HCEF’s Regional Director provided the CCUSA members a brief introduction about the current status of olive wood and mother of pearl workshops in Palestine. He described the deep historical and cultural ties of the handicraft tradition with the Christians of Palestine, particularly strong in the Bethlehem area.


The CCUSA delegation learned how the handicraft tradition is suffering due the effects of the Israeli occupation and a general negligence towards the working conditions of craftsmen. Craftsmen suffer both from economic restrictions imposed by Israel and, more directly, from breathing in unfiltered fine particles that have resulted in several cases of lung cancer and other respiratory diseases. These factors have greatly discouraged younger generations from taking up the work of their fathers, leaving the handicraft tradition, considered to be a central part of Christian Palestinian identity, under threat of extinction.


Despite the challenges before Christians in the Holy Land, HCEF’s programs offer a bit of hope. HCEF’s recent Handicraft Workshop Development (HWD) pilot project, completed in partnership with CRS and HLHCS, is proof of such hope, revealing that there are individuals and organizations able and willing to restore dignity among the handicraft workers of Palestine. Through the project, workshops were renovated and state of the art suction and filtration systems were installed to prevent fine particles from entering workers’ lungs.

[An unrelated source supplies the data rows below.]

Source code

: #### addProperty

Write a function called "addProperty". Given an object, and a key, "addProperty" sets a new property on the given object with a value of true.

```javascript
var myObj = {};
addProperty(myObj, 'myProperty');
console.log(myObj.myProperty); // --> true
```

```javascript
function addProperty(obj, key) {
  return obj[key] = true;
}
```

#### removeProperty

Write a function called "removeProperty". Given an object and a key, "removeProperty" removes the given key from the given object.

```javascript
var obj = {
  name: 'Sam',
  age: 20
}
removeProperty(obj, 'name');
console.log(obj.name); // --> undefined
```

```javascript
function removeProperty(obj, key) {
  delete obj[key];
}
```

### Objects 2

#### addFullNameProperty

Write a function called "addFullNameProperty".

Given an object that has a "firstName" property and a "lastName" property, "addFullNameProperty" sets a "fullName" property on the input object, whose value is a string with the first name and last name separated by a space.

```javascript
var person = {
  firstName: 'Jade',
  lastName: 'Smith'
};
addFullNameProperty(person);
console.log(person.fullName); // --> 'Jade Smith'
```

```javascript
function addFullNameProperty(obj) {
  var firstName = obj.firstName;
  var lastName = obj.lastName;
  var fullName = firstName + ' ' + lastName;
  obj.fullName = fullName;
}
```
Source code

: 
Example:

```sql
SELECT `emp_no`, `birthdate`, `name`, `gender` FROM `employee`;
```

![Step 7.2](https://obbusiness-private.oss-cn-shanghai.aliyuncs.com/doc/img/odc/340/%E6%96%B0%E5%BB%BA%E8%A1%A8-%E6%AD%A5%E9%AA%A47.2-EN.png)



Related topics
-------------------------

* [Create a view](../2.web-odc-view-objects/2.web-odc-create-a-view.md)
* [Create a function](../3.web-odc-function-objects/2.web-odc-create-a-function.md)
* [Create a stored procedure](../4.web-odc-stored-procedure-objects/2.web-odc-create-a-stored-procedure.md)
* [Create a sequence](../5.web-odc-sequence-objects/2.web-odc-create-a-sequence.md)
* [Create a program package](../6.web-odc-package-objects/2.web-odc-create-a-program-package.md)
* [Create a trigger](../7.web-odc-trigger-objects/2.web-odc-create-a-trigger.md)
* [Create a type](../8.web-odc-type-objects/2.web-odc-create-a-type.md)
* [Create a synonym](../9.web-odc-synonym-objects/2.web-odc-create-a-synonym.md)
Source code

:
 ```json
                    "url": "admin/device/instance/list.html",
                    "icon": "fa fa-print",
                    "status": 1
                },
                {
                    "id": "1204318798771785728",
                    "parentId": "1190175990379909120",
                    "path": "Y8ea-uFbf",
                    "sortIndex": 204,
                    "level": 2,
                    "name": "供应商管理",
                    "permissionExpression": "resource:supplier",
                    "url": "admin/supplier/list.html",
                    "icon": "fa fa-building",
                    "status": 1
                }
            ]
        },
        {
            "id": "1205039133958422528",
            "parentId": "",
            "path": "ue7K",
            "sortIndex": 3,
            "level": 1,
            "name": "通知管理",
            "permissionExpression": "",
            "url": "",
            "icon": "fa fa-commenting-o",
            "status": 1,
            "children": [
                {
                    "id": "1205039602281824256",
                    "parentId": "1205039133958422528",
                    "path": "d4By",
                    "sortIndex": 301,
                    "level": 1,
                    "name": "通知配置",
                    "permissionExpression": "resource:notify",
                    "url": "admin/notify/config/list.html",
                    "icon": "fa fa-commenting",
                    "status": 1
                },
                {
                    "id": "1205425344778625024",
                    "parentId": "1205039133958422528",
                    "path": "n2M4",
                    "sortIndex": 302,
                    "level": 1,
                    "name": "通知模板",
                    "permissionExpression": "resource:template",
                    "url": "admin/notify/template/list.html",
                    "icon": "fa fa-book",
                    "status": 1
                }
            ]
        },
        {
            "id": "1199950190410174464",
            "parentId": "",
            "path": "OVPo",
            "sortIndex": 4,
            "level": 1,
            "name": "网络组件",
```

HCEF also shared its plan to open The Bethlehem Museum in the near future, which will, among other artifacts, display historical olive wood and mother of pearl pieces in its exhibitions. Along with being able to directly support craftsmen by purchasing their works, The Bethlehem Museum will provide tourists the opportunity to learn the history of the handicraft tradition. Tourists will gain a deeper appreciation for the role handicrafts have played in shaping the identity of Palestinian Christians, and they will be encouraged to help preserve this tradition into the future.


The CCUSA members met with Yousef Habash and his employees at his olivewood workshop, recently renovated under the HWD project. Upon their departure, the workshop director thanked CCUSA for taking the time to visit him and presented John Young, President and CEO of CCUSA, and Sr. Linda Yankoski, CCUSA Board of Trustees Chair, with two beautiful and moving olivewood pieces tiled, “The Reconciliation,” depicting Jesus Christ forgiving the unbeliever who hung beside him at his crucifixion.